Figure 4. De novo mutation rates and spectra in natural isolates.

(A). Single nucleotide mutation rates plotted against MNM rates across strains. These rates were calculated by multiplying the mean mutation rate estimated using CAN1 by the proportion of mutations in each strain measured to be either single-nucleotide mutations or MNMs. Here, single nucleotide mutations include both single base pair substitutions and indels. (B). Mutation spectra in AEQ and AAR show significant enrichment of C > A mutations compared to the control lab strain LCTL1. Only single base-pair indels were used to generate these counts. (C). A PCA of the same strains’ de novo mutation spectra compared to the mutation spectrum reported in Lang and Murray, 2008.

Figure 4—figure supplement 1. Hotspots of CAN1 mutation across different strain backgrounds (chr V).

Here, we plot the number of mutations observed at each genomic position across all fluctuation assays combined. Hotspots where 50 or more mutations were observed are labeled with their genomic positions.

Figure 4—figure supplement 2. Distribution of multiplicity of mutations observed at each mutated site in CAN1.

As summarized in this frequency spectrum, a plurality of mutations were observed just once, but some sites appear to be mutation hotspots that were found to be mutated in 50 or more independent fluctuation assays.

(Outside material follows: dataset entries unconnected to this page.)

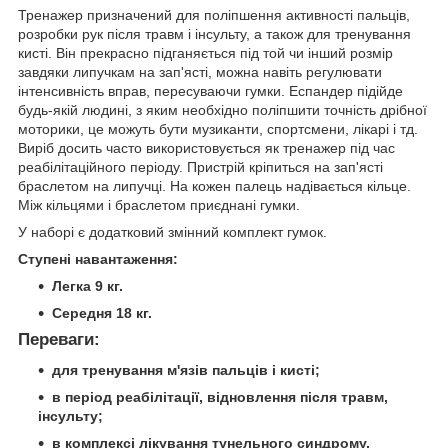
Тренажер призначений для поліпшення активності пальців,
розробки рук після травм і інсульту, а також для тренування
кисті. Він прекрасно підганяється під той чи інший розмір
завдяки липучкам на зап'ясті, можна навіть регулювати
інтенсивність вправ, пересуваючи гумки. Еспандер підійде
будь-якій людині, з яким необхідно поліпшити точність дрібної
моторики, це можуть бути музиканти, спортсмени, лікарі і тд.
Виріб досить часто використовується як тренажер під час
реабілітаційного періоду. Пристрій кріпиться на зап'ясті
браслетом на липучці. На кожен палець надівається кільце.
Між кільцями і браслетом приєднані гумки.
У наборі є додатковий змінний комплект гумок.
Ступені навантаження:
Легка 9 кг.
Середня 18 кг.
Переваги:
для тренування м'язів пальців і кисті;
в період реабілітації, відновлення після травм,
інсульту;
в комплексі лікування тунельного синдрому,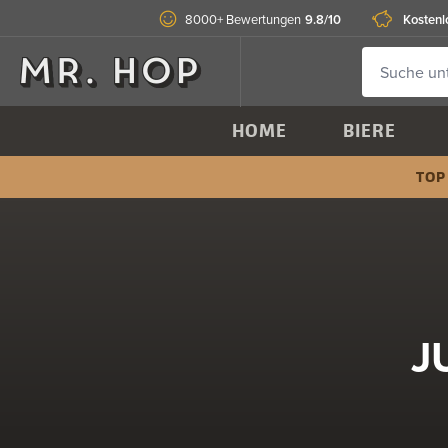
9.8/10
Kostenl
8000+ Bewertungen
HOME
BIERE
TOP
J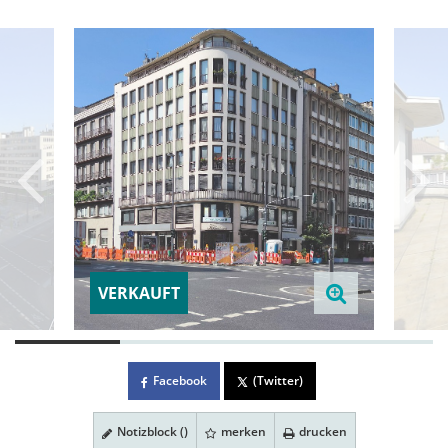
VERKAUFT
Facebook
(Twitter)
Notizblock (
)
merken
drucken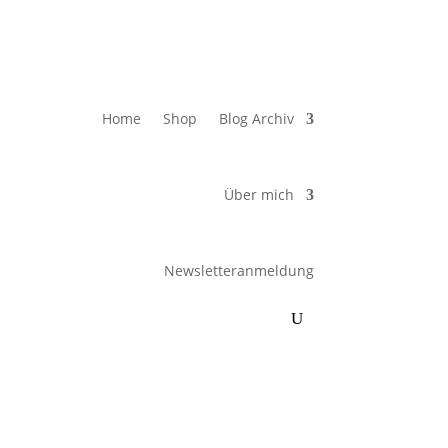
Home
Shop
Blog Archiv
Über mich
Newsletteranmeldung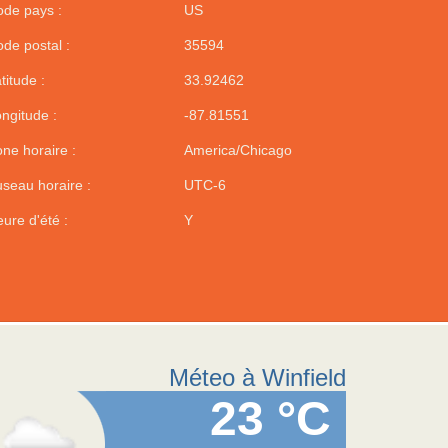
de pays :
US
de postal :
35594
titude :
33.92462
ngitude :
-87.81551
ne horaire :
America/Chicago
seau horaire :
UTC-6
ure d'été :
Y
Méteo à Winfield
23 °C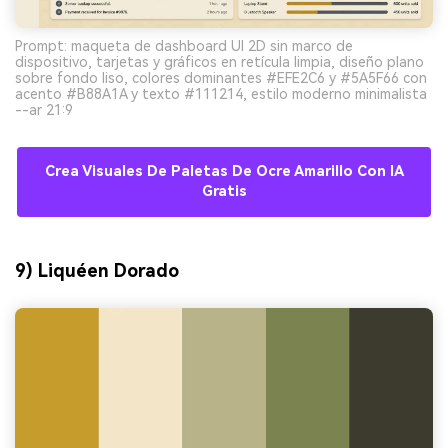
Prompt: maqueta de dashboard UI 2D sin marco de
dispositivo, tarjetas y gráficos en retícula limpia, diseño plano
sobre fondo liso, colores dominantes #EFE2C6 y #5A5F66 con
acento #B88A1A y texto #111214, estilo moderno minimalista
--ar 21:9
Crea Visuales De Paletas De Ocre Amarillo Con IA
Gratis
9) Liquéen Dorado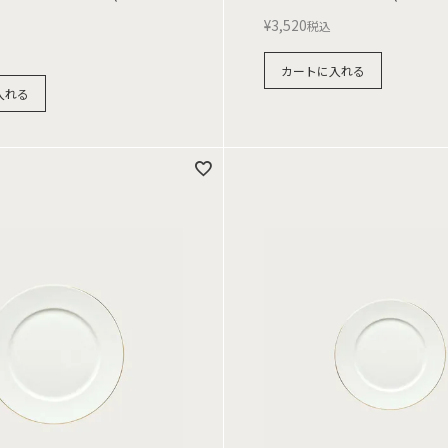
¥
3,520
税込
カートに入れる
入れる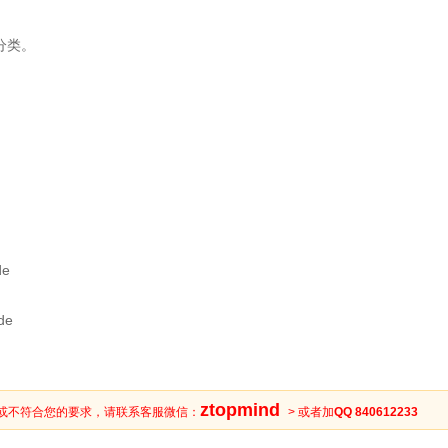
分类。
。
。
de
ode
ztopmind
或不符合您的要求，请联系客服微信：
> 或者加
QQ 840612233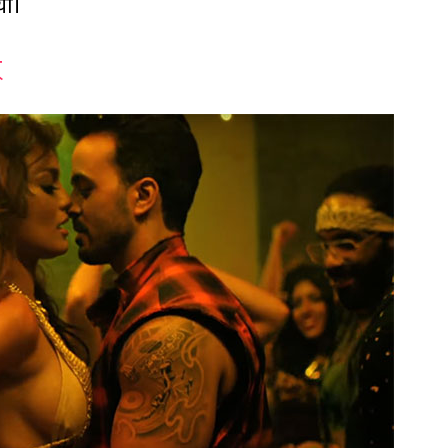
यो।
्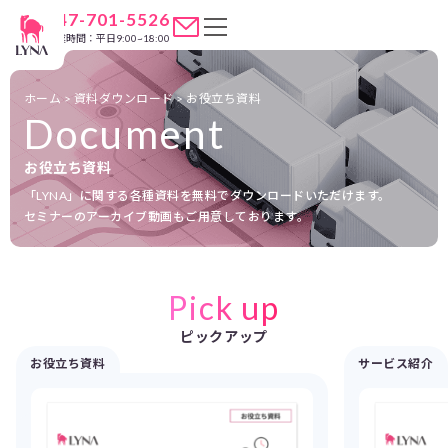
047-701-5526
営業時間：平日9:00~18:00
ホーム
>
資料ダウンロード
>
お役立ち資料
Document
お役立ち資料
「LYNA」に関する各種資料を無料でダウンロードいただけます。
セミナーのアーカイブ動画もご用意しております。
Pick up
ピックアップ
お役立ち資料
サービス紹介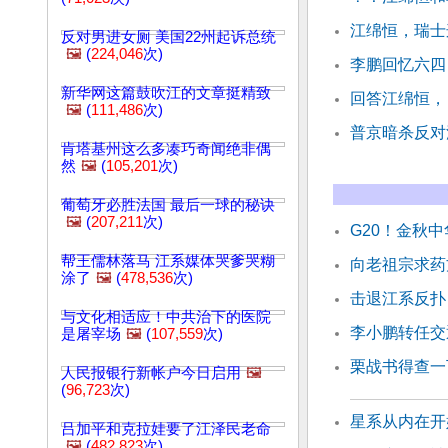
江绵恒，瑞士
反对男进女厕 美国22州起诉总统
🖼️
(
224,046
次)
李鹏回忆六四
新华网这篇鼓吹江的文章挺精致
回答江绵恒，
🖼️
(
111,486
次)
普京暗杀反对
肯塔基州这么多凑巧奇闻绝非偶
然
🖼️
(
105,201
次)
葡萄牙必胜法国 最后一球的秘诀
🖼️
(
207,211
次)
G20！金秋中
帮王儒林落马 江系媒体哭爹哭糊
向老祖宗求药
涂了
🖼️
(
478,536
次)
击退江系反扑
与文化相适应！中共治下的医院
李小鹏转任交
是屠宰场
🖼️
(
107,559
次)
栗战书得查一
人民报银行新帐户今日启用
🖼️
(
96,723
次)
星系从内在开
吕加平和克拉娃要了江泽民老命
🖼️
(
482,823
次)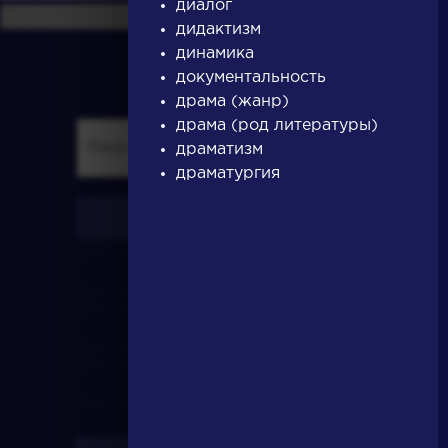
диалог
дидактизм
динамика
документальность
драма (жанр)
драма (род литературы)
драматизм
драматургия
писатели
произведения
персонажи
словарь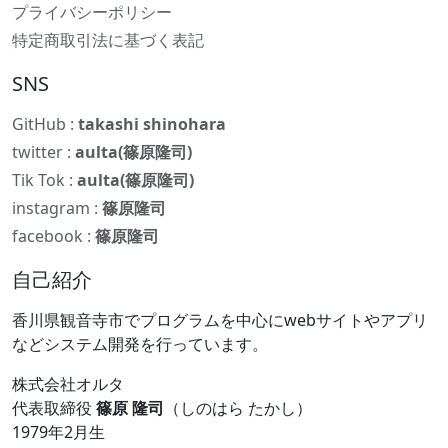
プライバシーポリシー
特定商取引法に基づく表記
SNS
GitHub :
takashi shinohara
twitter :
aulta(篠原隆司)
Tik Tok :
aulta(篠原隆司)
instagram :
篠原隆司
facebook :
篠原隆司
自己紹介
香川県観音寺市でプログラムを中心にwebサイトやアプリ
などシステム開発を行っています。
株式会社オルタ
代表取締役
篠原 隆司
（しのはら たかし）
1979年2月生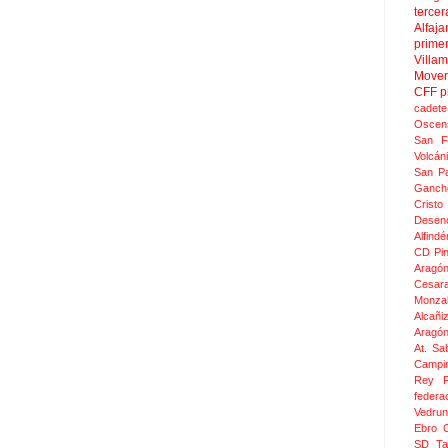
tercer
Alfaja
prime
Villa
Move
CFF
p
cadete
Oscen
San F
Volcán
San Pa
Ganch
Crist
Desen
Alfindé
CD Pi
Aragó
Cesar
Monza
Alcañi
Aragó
At. Sa
Campin
Rey F
federa
Vedru
Ebro 
SD Ta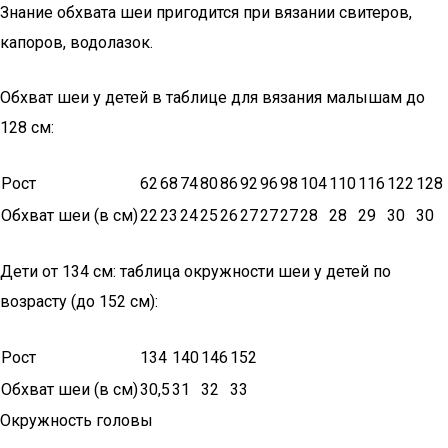
Знание обхвата шеи пригодится при вязании свитеров,
капоров, водолазок.
Обхват шеи у детей в таблице для вязания малышам до
128 см:
Рост
62
68
74
80
86
92
96
98
104
110
116
122
128
Обхват шеи (в см)
22
23
24
25
26
27
27
27
28
28
29
30
30
Дети от 134 см: таблица окружности шеи у детей по
возрасту (до 152 см):
Рост
134
140
146
152
Обхват шеи (в см)
30,5
31
32
33
Окружность головы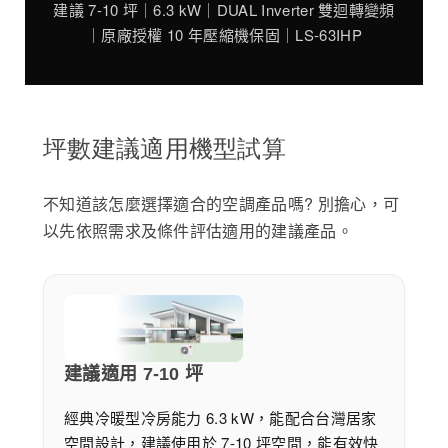
建議 7-10 坪｜6.3 kW｜DUAL Inverter 雙迴轉變頻
｜原廠授權 10 年壓縮機保固｜LS-63IHP
坪數建議適用機型試算
不知道該怎麼選擇適合的空調產品嗎? 別擔心，可
以先依照需求及條件評估適用的建議產品。
建議適用 7-10 坪
經典冷暖型冷房能力 6.3 kW，能配合台灣居家
空間設計，建議使用於 7-10 坪空間，能有效快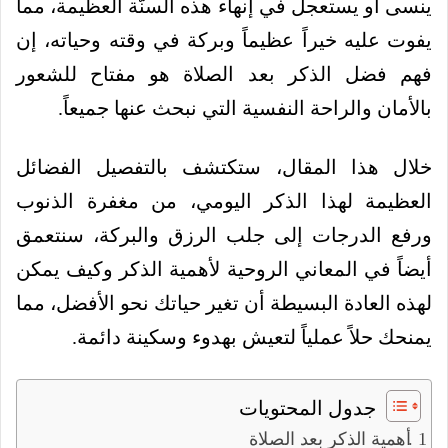
ينسى أو يستعجل في إنهاء هذه السنّة العظيمة، مما
يفوت عليه خيراً عظيماً وبركة في وقته وحياته، إن
فهم فضل الذكر بعد الصلاة هو مفتاح للشعور
بالأمان والراحة النفسية التي نبحث عنها جميعاً.
خلال هذا المقال، ستكتشف بالتفصيل الفضائل
العظيمة لهذا الذكر اليومي، من مغفرة الذنوب
ورفع الدرجات إلى جلب الرزق والبركة، سنتعمق
أيضاً في المعاني الروحية لأهمية الذكر وكيف يمكن
لهذه العادة البسيطة أن تغير حياتك نحو الأفضل، مما
يمنحك حلاً عملياً لتعيش بهدوء وسكينة دائمة.
جدول المحتويات
أهمية الذكر بعد الصلاة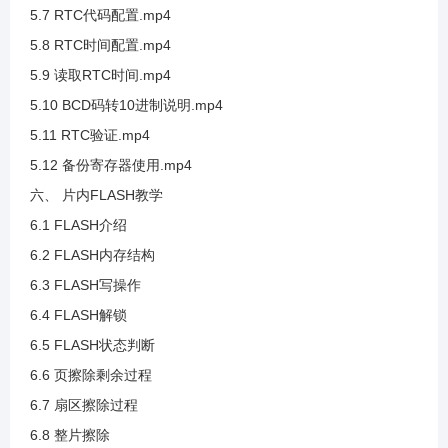
5.7 RTC代码配置.mp4
3.31 硬件IIC标准库讲解
5.8 RTC时间配置.mp4
5.9 读取RTC时间.mp4
3.32 硬件IIC等待标志位办法
5.10 BCD码转10进制说明.mp4
5.11 RTC验证.mp4
3.33 GD32F3固件库查看
5.12 备份寄存器使用.mp4
六、 片内FLASH教学
3.34 硬件IIC发送部分
6.1 FLASH介绍
6.2 FLASH内存结构
3.35 硬件IIC接收部分
6.3 FLASH写操作
6.4 FLASH解锁
3.36 硬件IIC无法应答介绍及超时判断的实现
6.5 FLASH状态判断
6.6 页擦除剩余过程
3.37 硬件IIC数据接收与应答
6.7 扇区擦除过程
6.8 整片擦除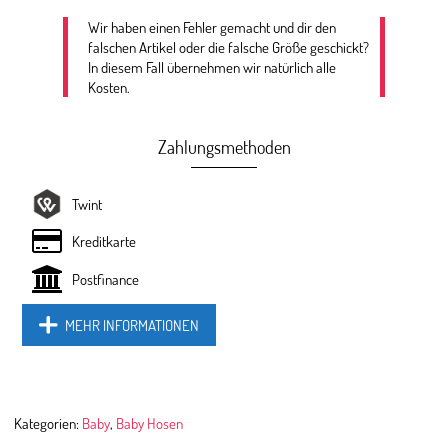
Wir haben einen Fehler gemacht und dir den
falschen Artikel oder die falsche Größe geschickt?
In diesem Fall übernehmen wir natürlich alle
Kosten.
Zahlungsmethoden
Twint
Kreditkarte
Postfinance
MEHR INFORMATIONEN
Kategorien:
Baby
,
Baby Hosen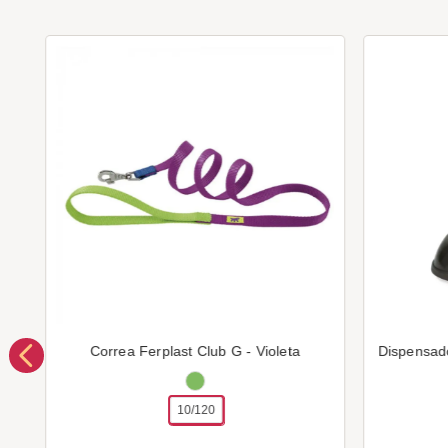
Correa Ferplast Club G - Violeta
Dispensad
10/120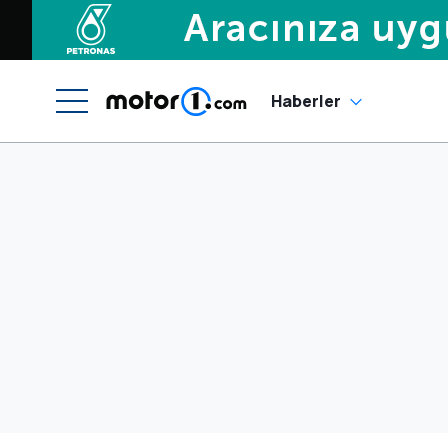
Haberler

Figure 4—figure supplement 3. Fraction of multinucleotide mutations (MNMs) in each strain.

A Chi-square test was performed on each strain to compare its ratio of MNM counts to single mutation counts to the ratio observed in the standard reference LCTL1 strain. Asterisks denote strains with significantly elevated MNM-to-SNP ratios (p < 0.05).

Figure 4—figure supplement 4. De novo mutation spectra of all strains (single base-pair substitutions and single base-pair indels).

Each strain is marked by the strain name followed by the total number of mutants collected from that strain. We used a hypergeometric test to compare the mutation spectrum of each strain to that of the control LCTL1 strain, and those which differ significantly after Bonferoni correction are marked with asterisks.

Figure 4—figure supplement 5. De novo mutation spectra of all strains (single base-pair substitutions only).

We used a hypergeometric test to compare each strain to the control LCTL1 strain, and those which differ significantly after Bonferoni correction are marked with asterisks.

Figure 4—figure supplement 6. Comparison of AAR mutation spectra from high versus low mutation rate batches.

As shown in Figure 3, we measured a bimodal distribution of mutation rates in the strain AAR. To investigate whether AAR pools with different measured mutation rates also have different mutation spectra, we classified each replicate as a high-rate or low-rate replicate based on whether the rate from the replicate was greater or less than 1.9e-6, then computed the mutation spectrum of each rate bin. The two spectra both exhibit the strain’s distinctive enrichment of C > A mutations.

Figure 4—figure supplement 7. Comparison of mutation spectra from CAN1 reporter assays versus whole genome mutation accumulation (MA).

A. The CAN1 mutation spectrum from the strain LCTL2 measured in this study (the same strain was previously used in Lang and Murray, 2008). B. The CAN1 mutation spectrum of LCTL2 previously reported in Lang and Murray, 2008 C. A whole genome mutation spectrum from an MA study by Sharp et al., 2018, using haploid yeast from the RDH54+ strain. D. A whole-genome mutation spectrum of diploid MA study by Zhu et al., 2014.